Your suspicions have proved to be correct this time, because the Fourth Plinth never did get that royal statue, and instead tends to to be used for a series of contemporary, but, alas, temporary art installations commissioned by the Royal Society of Arts and the Cass Sculpture Foundation in 1999.
After 151 years, the cogs of that idea could be springing back into action as a means to commemorate the late Queen Elizabeth II, who passed away on September 8. There’s been rumblings of this idea in the past, with former London Mayor Ken Livingstone speaking about a statue here to honour the Queen back in 2013, and now it seems to be very much back on after the outpouring of love for the Monarch over the past two weeks.
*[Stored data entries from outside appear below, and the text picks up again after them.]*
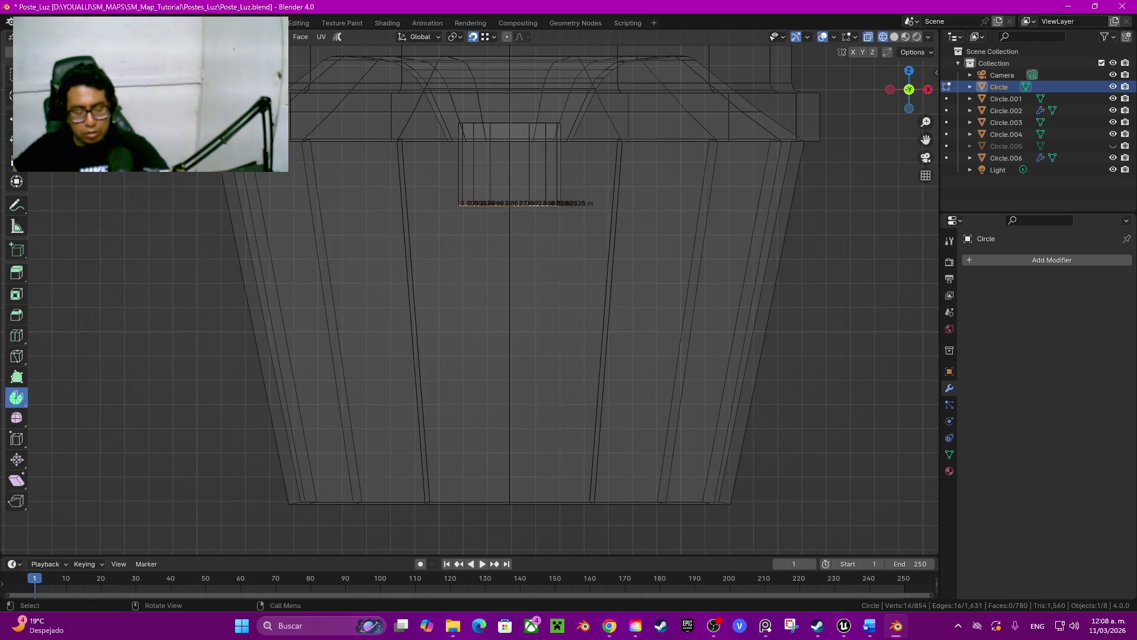
{"action": "key", "text": "g"}
{"action": "key", "text": "z"}
{"action": "key", "text": "Return"}
{"action": "key", "text": "s"}
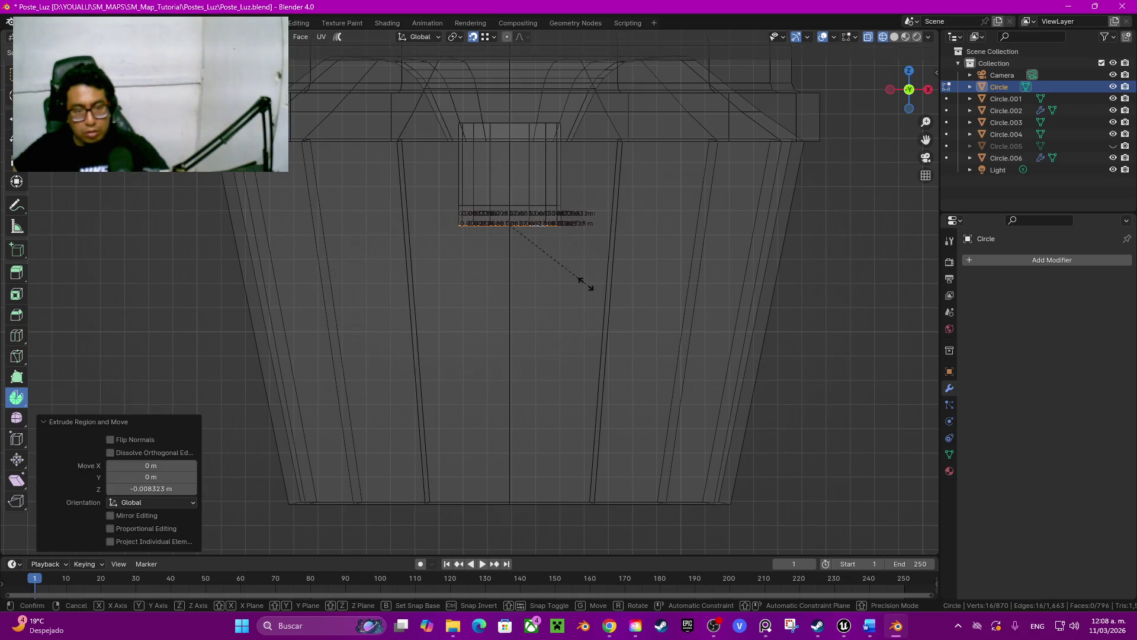
{"action": "left_click", "coordinate": [610, 285]}
{"action": "key", "text": "s"}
You may remember the very recent Heather Phillipson ice cream sculpture that resided at the Fourth Plinth until August, or the ship in a bottle model that used to stand there thanks to the craft of Yinka Shonibare. Should the Queen take up the position, it’s thought she would be presented on horseback.
Should this idea come to fruition, it may be a little wait before the statue actually appears (what’s a little while longer after 150 years, right?). Installations at the Fourth Plinth have already been agreed to take up residence well in advance, with a new anticolonial statue by Samson Kambalu set to be unveiled last week before being delayed in the leadup to the Queen’s funeral. Teresea Margolles, a Mexican artist, is due to take over the Fourth Plinth with a sculpture showing 850 plaster casts of the faces of trans people.
It is not yet known whether this idea will be approved, but it’s now in the hands of those in Parliament and Buckingham Palace to decide if a statue of the Queen can take up permanent residency at the Fourth Plinth in Trafalgar Square.